Un-OCRed a document?

I think I have undone an OCR of a document.

Here is what happened: The PDF document was added a couple of months ago and OCRed at the time. I highlighted it, and was able to summarize the annotations with RTF just this afternoon.

Then I highlighted a little more and noticed that the RTF summary didn’t automatically include the new highlights, so I deleted the summary and then asked it to summarize again, which it did. And it sort of looks ok - it gives the page number and then shows the highlight in color, as usual. Except the “words” it shows are random characters (I assume they are something meaningful to the display of the PDF). And I can no longer search in this PDF - it is like I’ve un-OCRed it.

When I copy and paste, this is what I get, and this is what it looks like in my RTF document (except it is green - the highlight color)

Highlight, Green:

L[ "?—” ”“­5%h L —[!7””—8."75 "?7 ”"­57["l&7.“[7“>” 7#]7“—7[47” —[ “?7 4?7’—””“% "7.4?—[8 &.xz“."z“% .[5 "?7 ‘7.[—[8 “?.” ”?7 z“ ?7 57“—!75 Q“z’ "?7”7 7#]7“—7[47”o

I tried to do the same thing with another PDF, and this didn’t happen - I was able to delete the summary, highlight more, make another summary and everything went well. So I don’t know what I did.

I’m unsure how to fix it. When I ask it to do the OCR to searchable PDF, it asks if I want to do that again - which implies that it thinks that it is still searchable. I didn’t continue. Should I OCR it again?

(I will note that the PDF looks fine - I can read it, it isn’t gibberish - it isn’t until I try to copy and paste from it, or summarize the highlights, that I get this weird stuff)

I’m on a mac using 14.4.1, and beta 2 of DT4.

Thanks!

The current version of macOS Sonoma is 14.7.6. You should stay current with the operating system point releases.

  • What are your OCR settings?
  • What language is the PDF in?

The PDF is in English and, again, the OCR worked on it whenever it was that I uploaded it (months ago), and was working until this afternoon. The document has lots of highlights throughout it.
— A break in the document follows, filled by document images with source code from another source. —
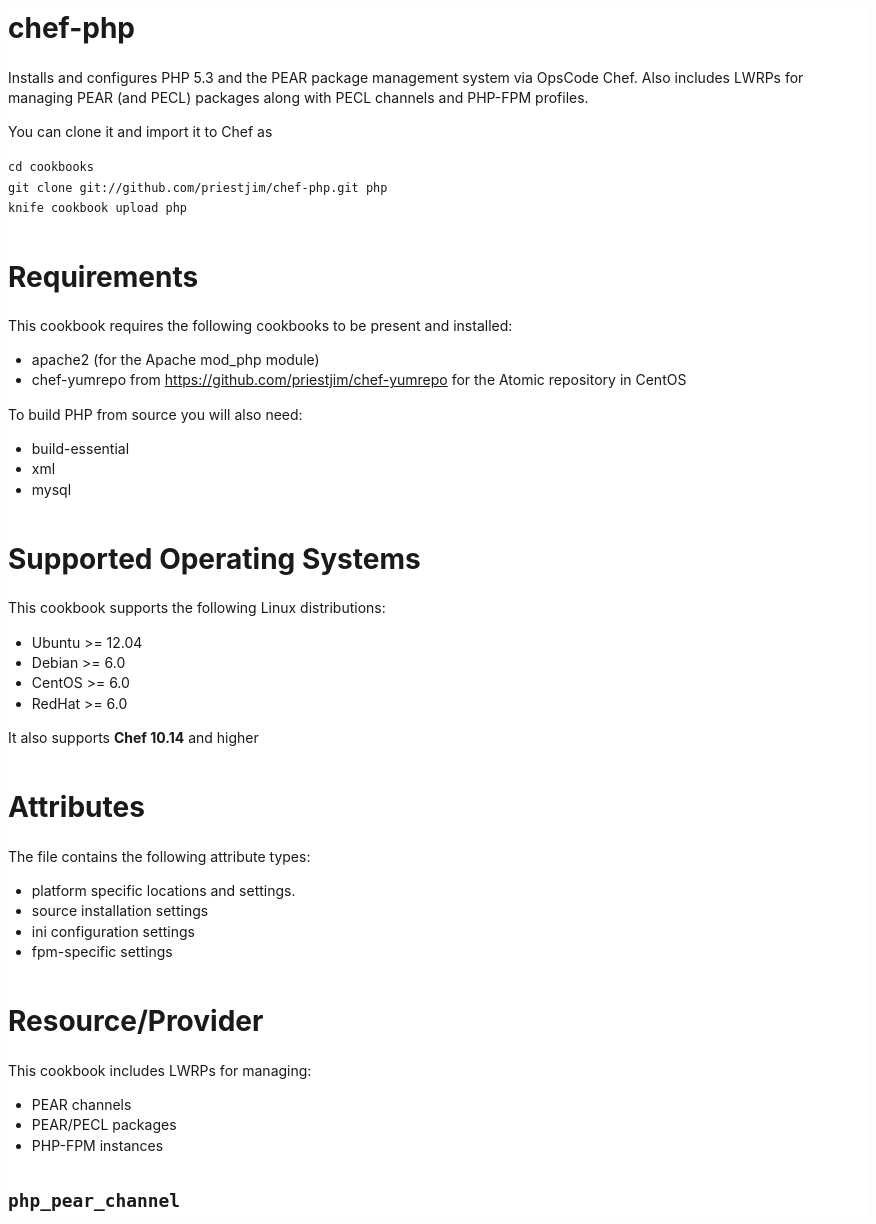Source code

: chef-php
========

Installs and configures PHP 5.3 and the PEAR package management system via OpsCode Chef.  Also includes LWRPs for managing PEAR (and PECL) packages along with PECL channels and PHP-FPM profiles.

You can clone it and import it to Chef as

    cd cookbooks
    git clone git://github.com/priestjim/chef-php.git php
    knife cookbook upload php

Requirements
============

This cookbook requires the following cookbooks to be present and installed:

* apache2 (for the Apache mod_php module)
* chef-yumrepo from https://github.com/priestjim/chef-yumrepo for the Atomic repository in CentOS

To build PHP from source you will also need:

* build-essential
* xml
* mysql

Supported Operating Systems
===========================

This cookbook supports the following Linux distributions:

* Ubuntu >= 12.04
* Debian >= 6.0
* CentOS >= 6.0
* RedHat >= 6.0

It also supports **Chef 10.14** and higher

Attributes
==========

The file contains the following attribute types:

* platform specific locations and settings.
* source installation settings
* ini configuration settings
* fpm-specific settings

Resource/Provider
=================

This cookbook includes LWRPs for managing:

* PEAR channels
* PEAR/PECL packages
* PHP-FPM instances

## `php_pear_channel`
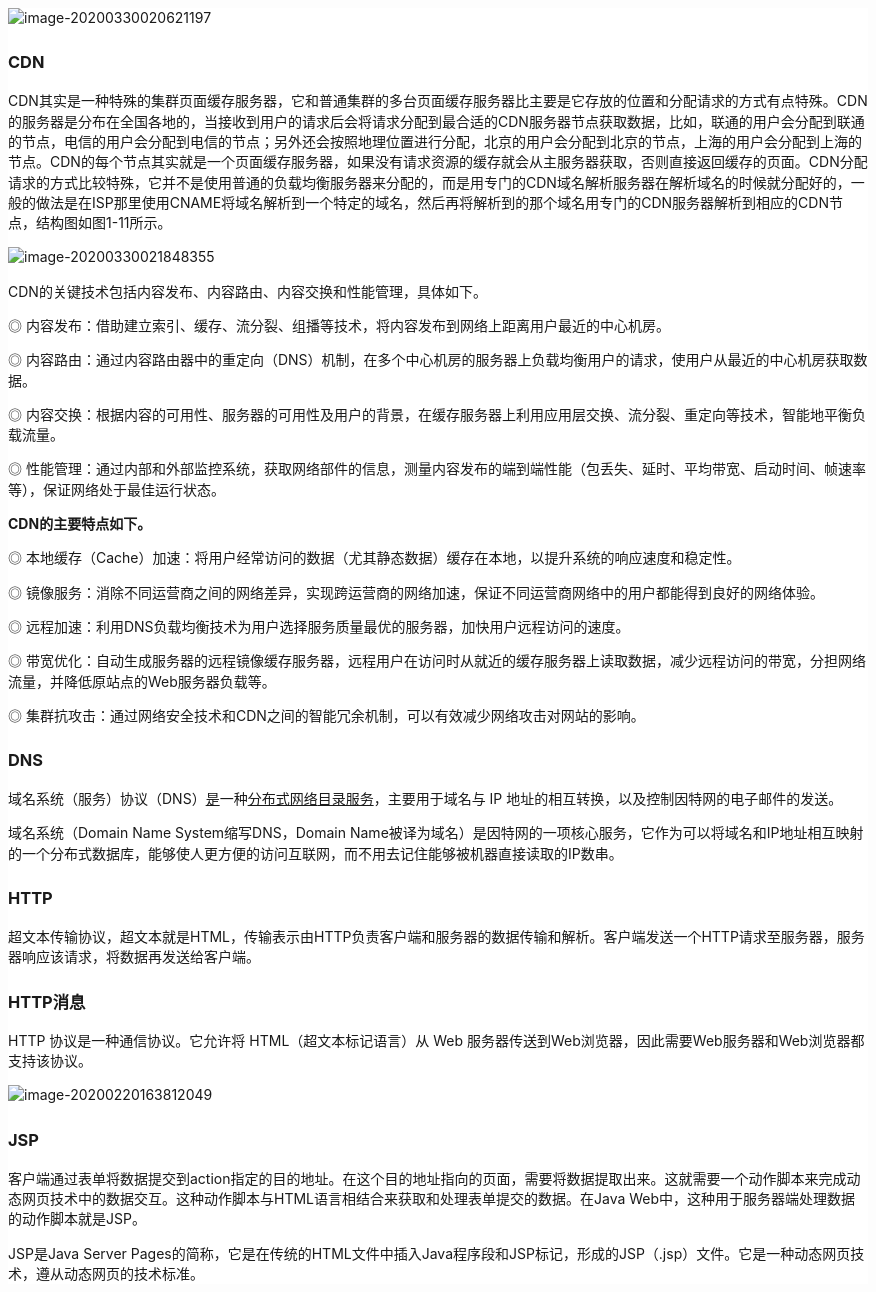 ![image-20200330020621197](C:\Users\小硕哥\AppData\Roaming\Typora\typora-user-images\image-20200330020621197.png)

### CDN

CDN其实是一种特殊的集群页面缓存服务器，它和普通集群的多台页面缓存服务器比主要是它存放的位置和分配请求的方式有点特殊。CDN的服务器是分布在全国各地的，当接收到用户的请求后会将请求分配到最合适的CDN服务器节点获取数据，比如，联通的用户会分配到联通的节点，电信的用户会分配到电信的节点；另外还会按照地理位置进行分配，北京的用户会分配到北京的节点，上海的用户会分配到上海的节点。CDN的每个节点其实就是一个页面缓存服务器，如果没有请求资源的缓存就会从主服务器获取，否则直接返回缓存的页面。CDN分配请求的方式比较特殊，它并不是使用普通的负载均衡服务器来分配的，而是用专门的CDN域名解析服务器在解析域名的时候就分配好的，一般的做法是在ISP那里使用CNAME将域名解析到一个特定的域名，然后再将解析到的那个域名用专门的CDN服务器解析到相应的CDN节点，结构图如图1-11所示。

![image-20200330021848355](C:\Users\小硕哥\AppData\Roaming\Typora\typora-user-images\image-20200330021848355.png)

CDN的关键技术包括内容发布、内容路由、内容交换和性能管理，具体如下。

◎ 内容发布：借助建立索引、缓存、流分裂、组播等技术，将内容发布到网络上距离用户最近的中心机房。

◎ 内容路由：通过内容路由器中的重定向（DNS）机制，在多个中心机房的服务器上负载均衡用户的请求，使用户从最近的中心机房获取数据。

◎ 内容交换：根据内容的可用性、服务器的可用性及用户的背景，在缓存服务器上利用应用层交换、流分裂、重定向等技术，智能地平衡负载流量。

◎ 性能管理：通过内部和外部监控系统，获取网络部件的信息，测量内容发布的端到端性能（包丢失、延时、平均带宽、启动时间、帧速率等），保证网络处于最佳运行状态。

**CDN的主要特点如下。**

◎ 本地缓存（Cache）加速：将用户经常访问的数据（尤其静态数据）缓存在本地，以提升系统的响应速度和稳定性。

◎ 镜像服务：消除不同运营商之间的网络差异，实现跨运营商的网络加速，保证不同运营商网络中的用户都能得到良好的网络体验。

◎ 远程加速：利用DNS负载均衡技术为用户选择服务质量最优的服务器，加快用户远程访问的速度。

◎ 带宽优化：自动生成服务器的远程镜像缓存服务器，远程用户在访问时从就近的缓存服务器上读取数据，减少远程访问的带宽，分担网络流量，并降低原站点的Web服务器负载等。

◎ 集群抗攻击：通过网络安全技术和CDN之间的智能冗余机制，可以有效减少网络攻击对网站的影响。

### DNS

域名系统（服务）协议（DNS）[是](https://baike.baidu.com/item/是)一种[分布式网络](https://baike.baidu.com/item/分布式网络/8951687)[目录服务](https://baike.baidu.com/item/目录服务/10413830)，主要用于域名与 IP 地址的相互转换，以及控制因特网的电子邮件的发送。

域名系统（Domain Name System缩写DNS，Domain Name被译为域名）是因特网的一项核心服务，它作为可以将域名和IP地址相互映射的一个分布式数据库，能够使人更方便的访问互联网，而不用去记住能够被机器直接读取的IP数串。

### HTTP

超文本传输协议，超文本就是HTML，传输表示由HTTP负责客户端和服务器的数据传输和解析。客户端发送一个HTTP请求至服务器，服务器响应该请求，将数据再发送给客户端。

### HTTP消息

HTTP 协议是一种通信协议。它允许将 HTML（超文本标记语言）从 Web 服务器传送到Web浏览器，因此需要Web服务器和Web浏览器都支持该协议。

![image-20200220163812049](C:\Users\小硕哥\AppData\Roaming\Typora\typora-user-images\image-20200220163812049.png)

### JSP

客户端通过表单将数据提交到action指定的目的地址。在这个目的地址指向的页面，需要将数据提取出来。这就需要一个动作脚本来完成动态网页技术中的数据交互。这种动作脚本与HTML语言相结合来获取和处理表单提交的数据。在Java Web中，这种用于服务器端处理数据的动作脚本就是JSP。

JSP是Java Server Pages的简称，它是在传统的HTML文件中插入Java程序段和JSP标记，形成的JSP（.jsp）文件。它是一种动态网页技术，遵从动态网页的技术标准。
In fact, a summary with words in English (instead of gibberish) is still in the DT trash.

The OCR settings are

  • Convert incoming scans to searchable PDF
  • Searchable PDF enter metadata after text recognition
  • compress PDF
  • PDF resolution as source
  • Autocorrect deskew
  • Autocorrect page orientation
  • Primary language is English

Could I have clicked on something that would have caused the underlying PDF to change in this way? I was clicking on the little icon that highlights things in a PDF (the A with a gray box) - could that have cause this? Clicking that too many times?

One other thing to know about this PDF file is that it is a replicant - one of the few that I have. I’d forgotten about that until right now.
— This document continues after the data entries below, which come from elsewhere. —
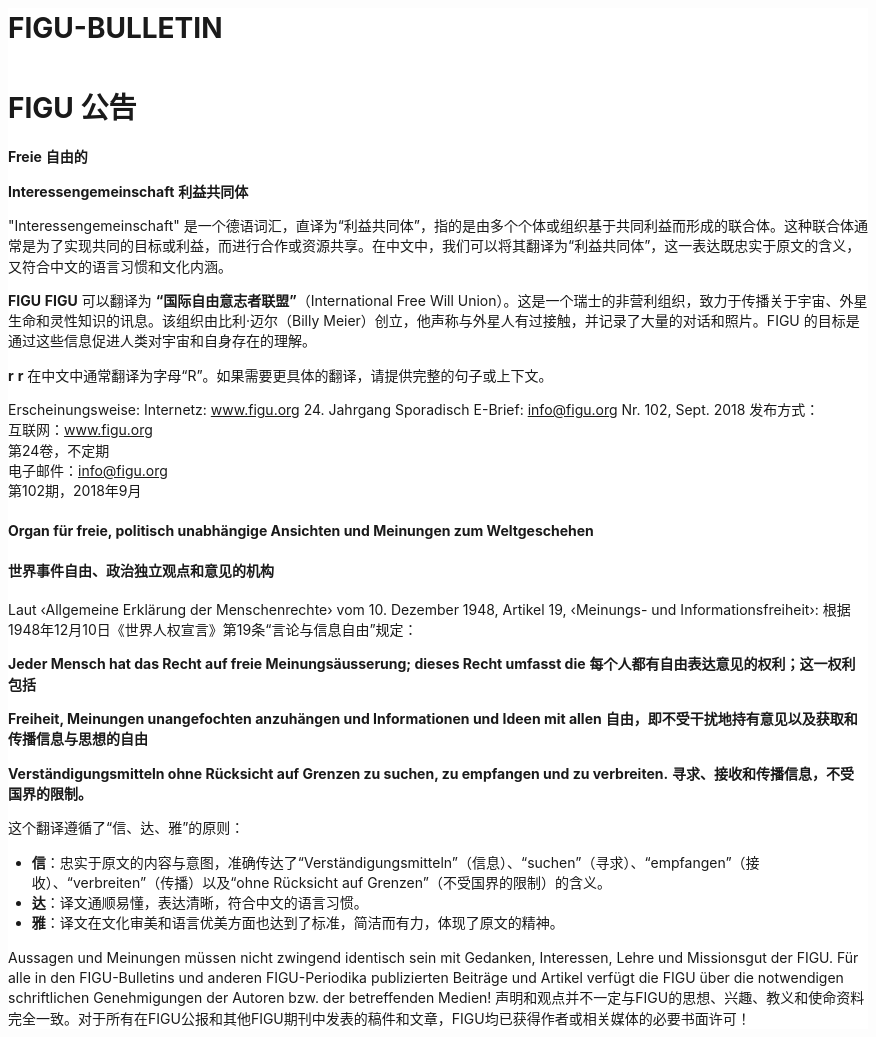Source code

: # FIGU-BULLETIN
# FIGU 公告

**Freie**
**自由的**

**Interessengemeinschaft**
**利益共同体**

"Interessengemeinschaft" 是一个德语词汇，直译为“利益共同体”，指的是由多个个体或组织基于共同利益而形成的联合体。这种联合体通常是为了实现共同的目标或利益，而进行合作或资源共享。在中文中，我们可以将其翻译为“利益共同体”，这一表达既忠实于原文的含义，又符合中文的语言习惯和文化内涵。

**FIGU**
**FIGU** 可以翻译为 **“国际自由意志者联盟”**（International Free Will Union）。这是一个瑞士的非营利组织，致力于传播关于宇宙、外星生命和灵性知识的讯息。该组织由比利·迈尔（Billy Meier）创立，他声称与外星人有过接触，并记录了大量的对话和照片。FIGU 的目标是通过这些信息促进人类对宇宙和自身存在的理解。

**r**
**r** 在中文中通常翻译为字母“R”。如果需要更具体的翻译，请提供完整的句子或上下文。

Erscheinungsweise:             Internetz: www.figu.org               24. Jahrgang Sporadisch E-Brief: info@figu.org Nr. 102, Sept. 2018
发布方式：  
互联网：www.figu.org  
第24卷，不定期  
电子邮件：info@figu.org  
第102期，2018年9月

#### Organ für freie, politisch unabhängige Ansichten und Meinungen zum Weltgeschehen
#### 世界事件自由、政治独立观点和意见的机构

Laut ‹Allgemeine Erklärung der Menschenrechte› vom 10. Dezember 1948, Artikel 19, ‹Meinungs- und Informationsfreiheit›:
根据1948年12月10日《世界人权宣言》第19条“言论与信息自由”规定：

**Jeder Mensch hat das Recht auf freie Meinungsäusserung; dieses Recht umfasst die**
**每个人都有自由表达意见的权利；这一权利包括**

**Freiheit, Meinungen unangefochten anzuhängen und Informationen und Ideen mit allen**
**自由，即不受干扰地持有意见以及获取和传播信息与思想的自由**

**Verständigungsmitteln ohne Rücksicht auf Grenzen zu suchen, zu empfangen und zu verbreiten.**
**寻求、接收和传播信息，不受国界的限制。**

这个翻译遵循了“信、达、雅”的原则：
- **信**：忠实于原文的内容与意图，准确传达了“Verständigungsmitteln”（信息）、“suchen”（寻求）、“empfangen”（接收）、“verbreiten”（传播）以及“ohne Rücksicht auf Grenzen”（不受国界的限制）的含义。
- **达**：译文通顺易懂，表达清晰，符合中文的语言习惯。
- **雅**：译文在文化审美和语言优美方面也达到了标准，简洁而有力，体现了原文的精神。

Aussagen und Meinungen müssen nicht zwingend identisch sein mit Gedanken, Interessen, Lehre und Missionsgut der FIGU. Für alle in den FIGU-Bulletins und anderen FIGU-Periodika publizierten Beiträge und Artikel verfügt die FIGU über die notwendigen schriftlichen Genehmigungen der Autoren bzw. der betreffenden Medien!
声明和观点并不一定与FIGU的思想、兴趣、教义和使命资料完全一致。对于所有在FIGU公报和其他FIGU期刊中发表的稿件和文章，FIGU均已获得作者或相关媒体的必要书面许可！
Sorry about not being quite up to date on the operating system - I’m hoping to update to Sequoia soon - when I can do without the computer for a day or so. Until then, it is what it is.

Thanks for your help!

You’re welcome!
Hold the Option key and choose Help > Report bug to start a support ticket and please attach the problematic PDF.

BLUEFROG didn’t say anything about Sequoia. Apple also keeps releasing minor updates for the previous two major macOS versions – that’s the “point releases”. I.e. I updated to Ventura 13.7.6 earlier this week.

Yes, sorry, to be clear what I meant was - I have not kept up with the smaller updates to Sonoma because I keep intending to do the larger update to Sequoia.

I have a hard time fitting any update into my schedule, so the smaller ones are, in a sense, just as disruptive as the larger ones. So why do two when you can simply do one? (of course, this would all be great if I would actually do the update to Sequoia - and I will, I swear). Anyway, sorry for the confusion.

No worries and I would just do the update in Sonoma unless you had a real need to go to Sequoia. I personally don’t feel anything compelling enough in it.

I don’t know - the writing tools might be fun to try. Anyway, I’ve updated my sonoma today, and will get around to sequoia soon.